妖僧的枕边人(6)

作者:嫦娥观露 阅读记录 TXT下载

李昌松心中连忙松了口气,失落与庆幸掺半,一时愣在薛泫盈面前,口中怔怔地念着:“噢、噢,那便好、那便好……应郎君看似冷情,不曾想也是个厚道的。”

说罢,他忙拧过身,边朝外走去,边低声说道:“我去给娘子打点水来,搽搽脸,洗漱一番,早些歇息。”

李昌松从案上拾起铜盆,不敢同薛泫盈多看一眼。

出了院子,他陡然一松快,朝井边走去。

清晃晃的月色之下,隔壁院儿传来一阵浇水泼洗之声。

李昌松心中一动,两手撑在井边儿,将脸悄然侧开一些,偷偷去觑隔壁院儿的动静——

只见那应无相两手高举着铜盆,冷水自其头顶一泻而下,湿透了一袭玄衣。

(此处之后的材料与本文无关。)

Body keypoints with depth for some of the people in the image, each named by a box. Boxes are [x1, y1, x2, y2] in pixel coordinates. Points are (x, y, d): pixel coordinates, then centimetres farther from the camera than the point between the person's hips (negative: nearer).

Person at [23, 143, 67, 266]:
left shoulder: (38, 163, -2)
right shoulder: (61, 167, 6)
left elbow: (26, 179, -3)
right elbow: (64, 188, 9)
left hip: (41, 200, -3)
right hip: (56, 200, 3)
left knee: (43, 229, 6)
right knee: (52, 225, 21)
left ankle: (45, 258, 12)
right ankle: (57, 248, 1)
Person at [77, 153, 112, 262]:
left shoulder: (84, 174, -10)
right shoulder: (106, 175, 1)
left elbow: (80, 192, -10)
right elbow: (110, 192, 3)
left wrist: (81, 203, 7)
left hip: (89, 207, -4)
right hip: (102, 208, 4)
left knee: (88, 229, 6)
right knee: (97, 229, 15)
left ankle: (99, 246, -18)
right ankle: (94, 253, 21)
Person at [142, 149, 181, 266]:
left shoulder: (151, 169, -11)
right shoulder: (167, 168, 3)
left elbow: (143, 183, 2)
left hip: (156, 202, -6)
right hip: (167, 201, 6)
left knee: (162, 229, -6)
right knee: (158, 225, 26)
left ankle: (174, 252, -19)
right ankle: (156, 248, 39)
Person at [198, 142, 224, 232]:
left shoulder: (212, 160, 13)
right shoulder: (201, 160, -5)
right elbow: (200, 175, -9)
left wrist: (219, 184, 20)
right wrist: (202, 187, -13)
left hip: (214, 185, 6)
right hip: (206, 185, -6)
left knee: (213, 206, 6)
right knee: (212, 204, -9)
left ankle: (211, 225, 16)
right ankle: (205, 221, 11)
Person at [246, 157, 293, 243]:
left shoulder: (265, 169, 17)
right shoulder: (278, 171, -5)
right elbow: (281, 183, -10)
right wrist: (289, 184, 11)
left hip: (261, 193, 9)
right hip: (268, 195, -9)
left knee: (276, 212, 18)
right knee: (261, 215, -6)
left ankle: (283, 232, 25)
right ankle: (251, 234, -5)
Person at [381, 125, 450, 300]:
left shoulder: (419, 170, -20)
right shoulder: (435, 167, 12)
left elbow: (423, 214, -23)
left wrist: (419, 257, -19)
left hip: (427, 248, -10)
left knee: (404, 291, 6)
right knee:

他面色极寒,乌发湿了水,濡贴在清举俊气的一张玉面间,蟾光加映,犹同刚登岸的水妖般摄人。

李昌松深知是那猛药所致,才让这个应家二郎半夜冷浴。

遽然间,那双渗着冰霜的异瞳幽幽对上了李昌松的。

李昌松猛然一震,两手一滑,自井口上顿时错开,他心中警铃大作,愣是一手攀扯住了井绳,才堪堪稳住了身形。

生死仅一念之差。

李昌松面色苍白地喘着粗气,却是连半分回头对看的勇气都没有。

真是邪乎……

**

丑时,黑沉的夜色涂抹着孟西村上空,万籁俱寂。

薛泫盈听着耳畔李昌松熟睡的呼噜声,心中犹如压了一块巨石,无论如何也难能将其挪开,将之释怀。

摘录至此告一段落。